The US, China and the UK are the most attractive investment markets for battery energy storage systems (BESS), according to a recent EY battery storage report.
In its latest Renewable Energy Country Attractiveness Index (RECAI 63), EY crowned the US as the world’s most attractive market for BESS investment, largely thanks to the Inflation Reduction Act, which offers a 30% tax credit for BESS construction.
China came in second, with strong state subsidies and plans to reduce the cost of BESS construction by 30% by 2025.
The UK ranked third, boasting its intricate energy market design as well as a new energy bill that considers BESS a generation asset.
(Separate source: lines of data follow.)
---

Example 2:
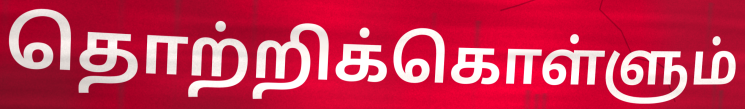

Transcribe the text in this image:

தொற்றிக்கொள்ளும்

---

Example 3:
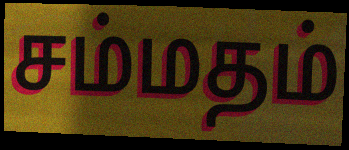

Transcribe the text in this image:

சம்மதம்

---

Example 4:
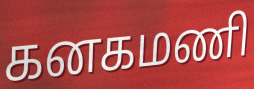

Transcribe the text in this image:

கனகமணி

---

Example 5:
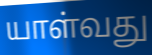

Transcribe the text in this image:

யாள்வது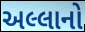
અલ્લાનોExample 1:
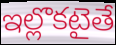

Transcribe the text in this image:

ఇల్లొకటైతే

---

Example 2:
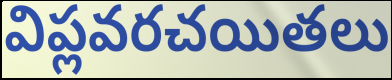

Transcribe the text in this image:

విప్లవరచయితలు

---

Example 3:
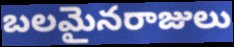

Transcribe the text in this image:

బలమైనరాజులు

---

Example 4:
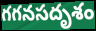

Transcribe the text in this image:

గగనసదృశం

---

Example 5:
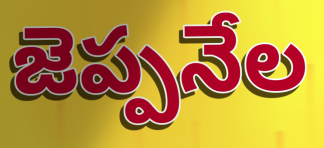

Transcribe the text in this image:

జెప్పనేలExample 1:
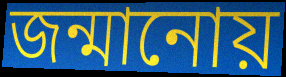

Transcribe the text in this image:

জন্মানোয়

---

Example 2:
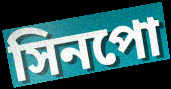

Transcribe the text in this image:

সিনপো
Arnaud de Giovanni, EY global renewables leader, said: “Scaling up battery energy storage systems can help solve multiple problems holding up clean energy progress, including stabilising and strengthening network infrastructure and enabling more distributed energy resources to connect to the grid.
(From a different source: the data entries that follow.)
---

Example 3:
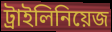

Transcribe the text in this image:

ট্রাইলিনিয়েজ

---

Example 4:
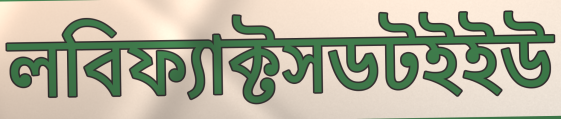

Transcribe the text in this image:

লবিফ্যাক্টসডটইইউ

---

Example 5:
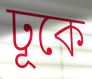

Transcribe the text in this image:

ঢূকে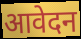
आवेदन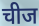
चीज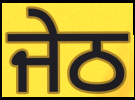
ਜੇਠ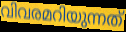
വിവരമറിയുന്നത്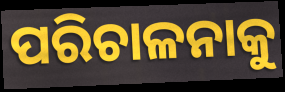
ପରିଚାଳନାକୁ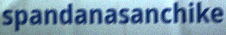
spandanasanchike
“Focusing on four factors can help investors navigate this complex, highly regionalised and fast-changing market. These include building a resilient investment case; taking steps to maintain technology competitiveness; establishing the optimal business model or financing structure; and mitigating supply chain risks.”
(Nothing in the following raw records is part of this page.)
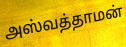
அஸ்வத்தாமன்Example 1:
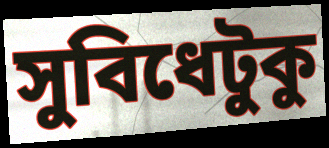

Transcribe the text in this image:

সুবিধেটুকু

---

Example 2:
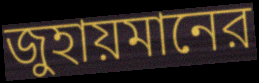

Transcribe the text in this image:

জুহায়মানের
In this year’s report, grid constraints saw Spain drop out of the top ten to 12th position. Canada and Japan both moved into the top ten, off the back of clear intent to increase offshore wind investments to which BESS will be tied.
According to Power Technology’s parent company, GlobalData, solar photovoltaic and wind power will account for half the world’s power generation by 2035. BESS will be crucial in this process as they allow energy systems to be more flexible in managing the temperamental output of renewable power sources, smoothing supply and demand peaks and helping defer the cost of grid expansions and upgrades. EY predicted a fourfold increase in global BESS deployment from 2023 to 2030, reaching 527GW.